Question

I've got an MSI built with WiX. It performs the following custom action:

     <CustomAction Id='StartTray'
                   Directory='INSTALLDIR'
                   ExeCommand='[INSTALLDIR]\myapptray.exe'
                   Return='asyncNoWait'
                   Impersonate='no'
                   Execute='deferred' />

It is scheduled like so:

        <Custom Action='StartTray' After='StartServices'>NOT Installed OR (TRAYWASRUNNING AND NOT REMOVE~="ALL")</Custom>

myapptray.exe happens to use impersonation to relaunch itself from its starting context of Local System (running from MSI context) as the user currently active on the desktop. This is not in my control and Impersonate='yes' does not work because the MSI may be invoked for an upgrade from the context of the system service, meaning Impersonate='yes' would still end up running the app as Local System.

I recently moved from including the VC9 CRT as a MSM in this MSI, to including it in a bootstrapper exe.

Doing this prevents the myapptray.exe custom action from running successfully. The impersonation fails in WTSQueryUserToken which returns ERROR_PRIVILEGE_NOT_HELD. This seems to imply that removing the MSM actually changed the user context in which the MSI runs, but that seems ridiculous. The only lines I removed from the wxs file are the <Merge> and <MergeRef> tags for the MSM, nothing else has changed.

What am I doing wrong?

Was it helpful?

Solution 2

I figured it out.

The CRT MSM was setting ALLUSERS=1 and the installer's behavior changed because it was not present in our base installer. The MSM's setting of ALLUSERS was inherited into the base installer as a result.
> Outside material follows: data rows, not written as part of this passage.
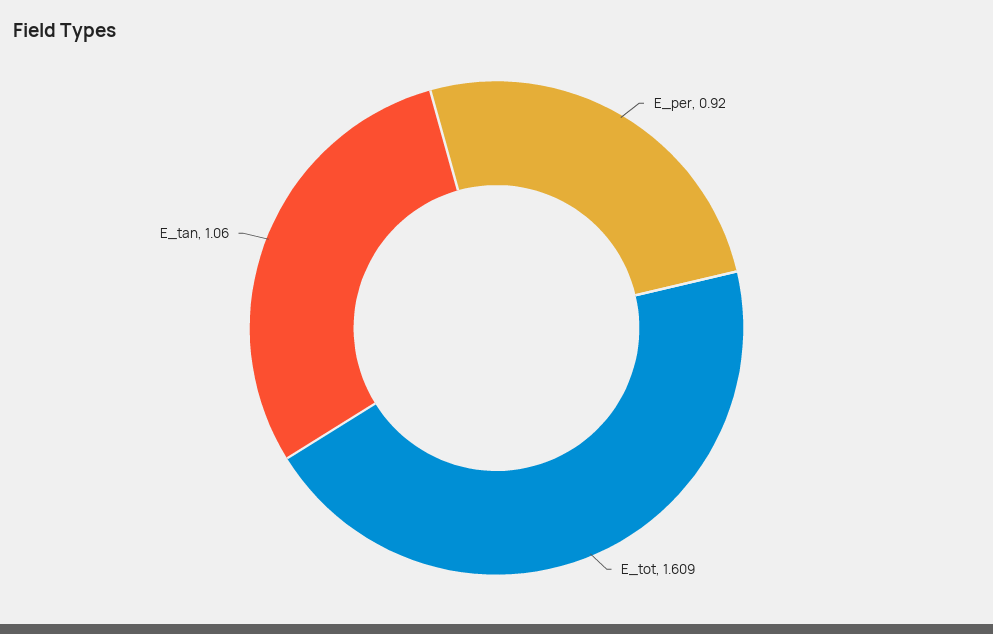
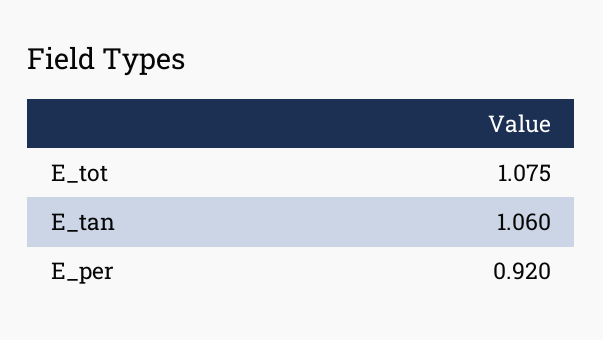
E_tot: 1.609 -> 1.075

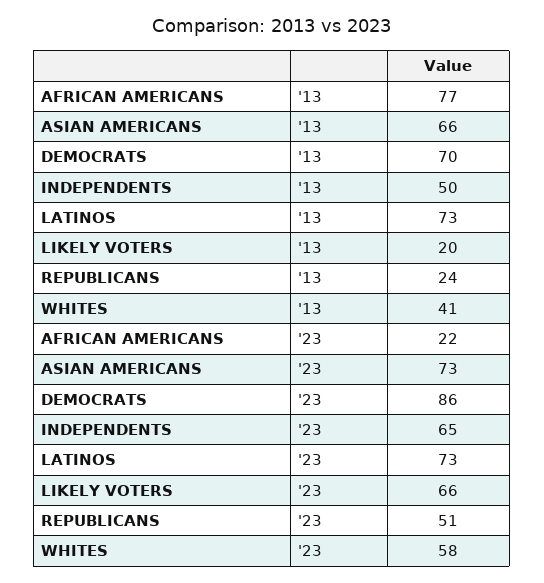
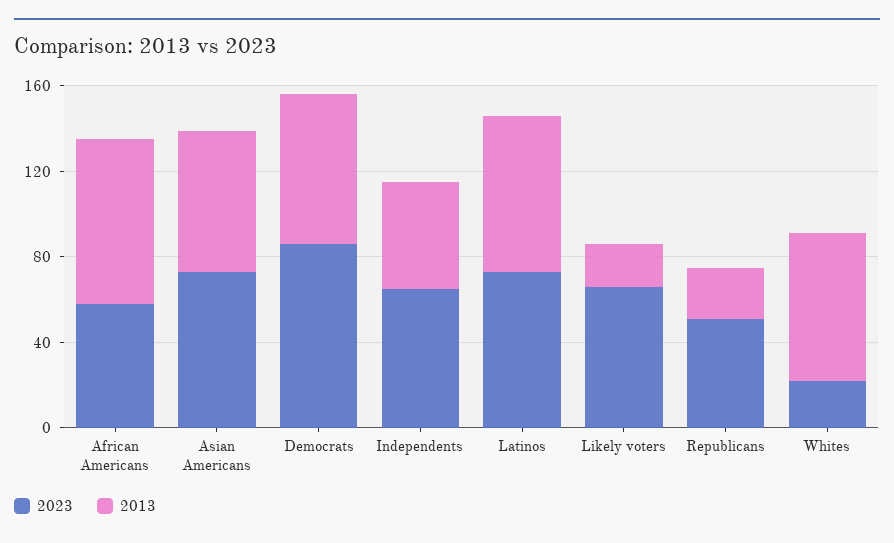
'13, WHITES: 41 -> 70
'23, AFRICAN AMERICANS: 22 -> 60
'23, WHITES: 58 -> 20

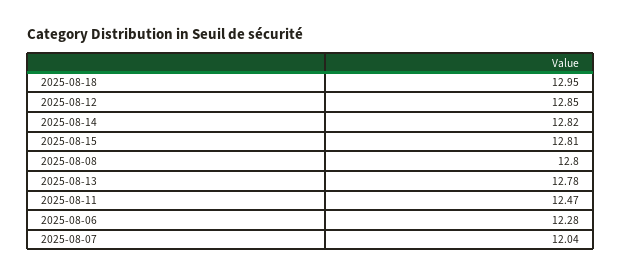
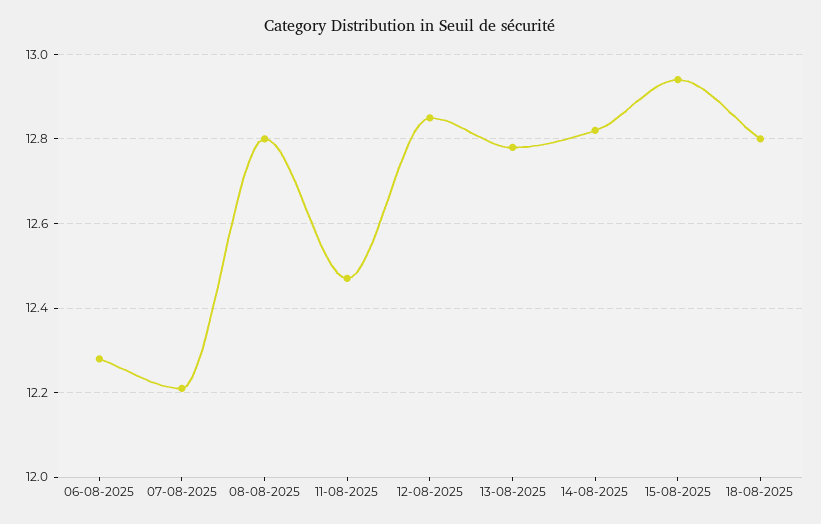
2025-08-18: 12.95 -> 12.8
2025-08-15: 12.81 -> 12.95
2025-08-07: 12.04 -> 12.2

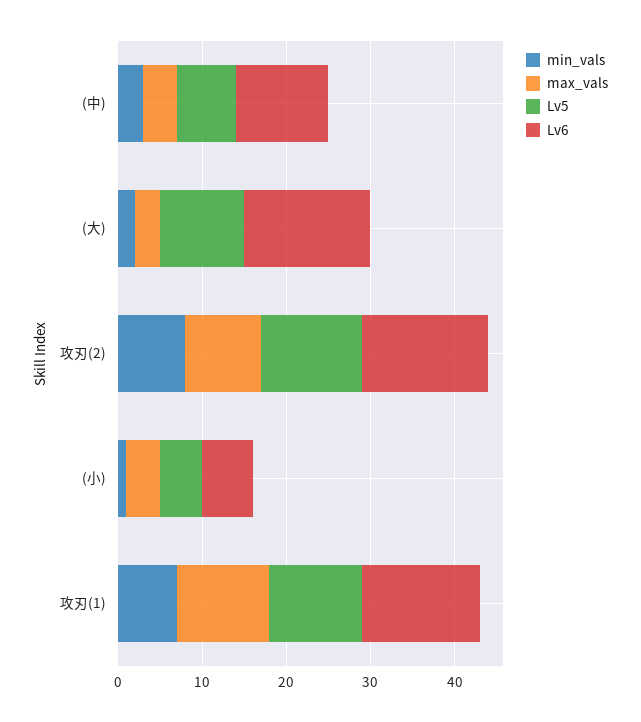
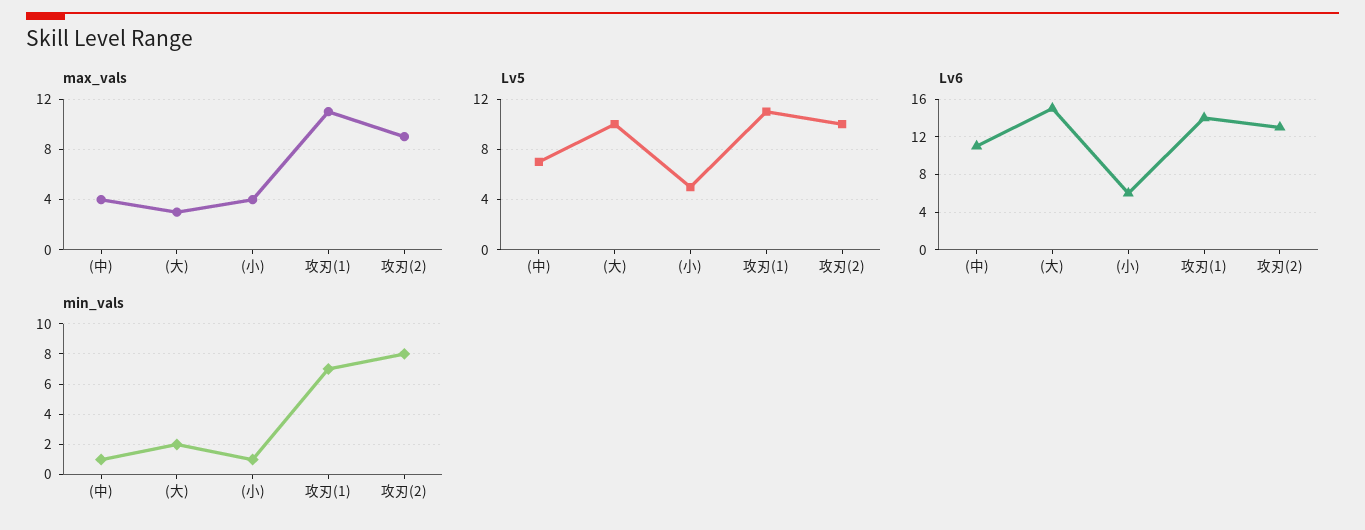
min_vals, (中): 3 -> 1
Lv5, 攻刃(2): 12 -> 10
Lv6, 攻刃(2): 15 -> 13

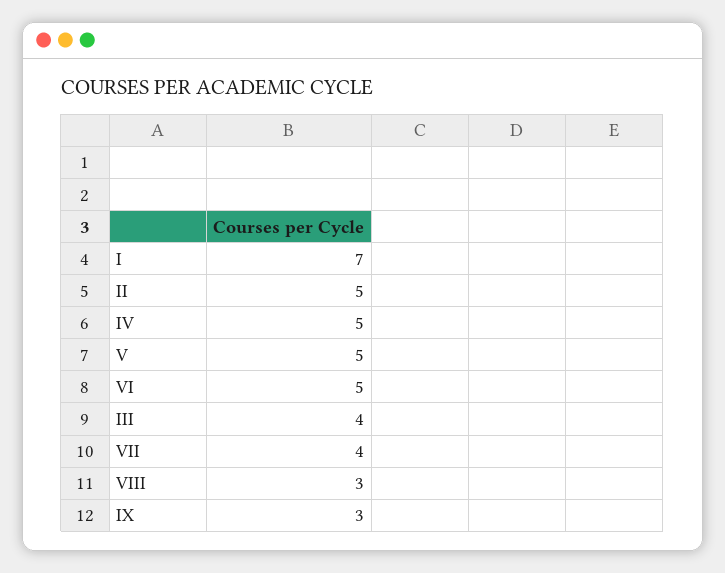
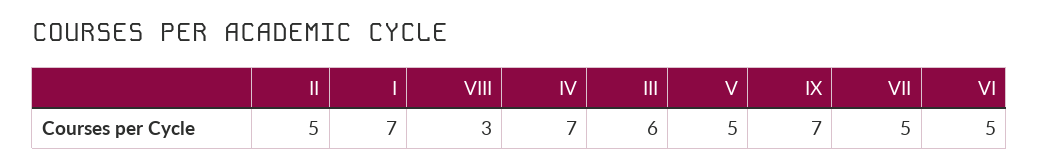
IV: 5 -> 7
III: 4 -> 6
VII: 4 -> 5
IX: 3 -> 7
Setting ALLUSERS=1 in our wxs file fixed the problem!

OTHER TIPS

I'd look more at what versions of the CRT your EXE was built against and if there are any policy rules saying what it can run against. Moving from an MSM to an EXE run before your MSI should generally be a good thing.

BTW, I did something really hacking like this once upon a time. We had to push an MSI out under the SYSTEM context using MSI. If a user was logged on we had to relaunch the application using the users desktop login session. I had a DCOM server installed configured to impersonate the interactive user to accomplish this. Really wierd, but there was a valid reason.

This was all before Restart Manager though.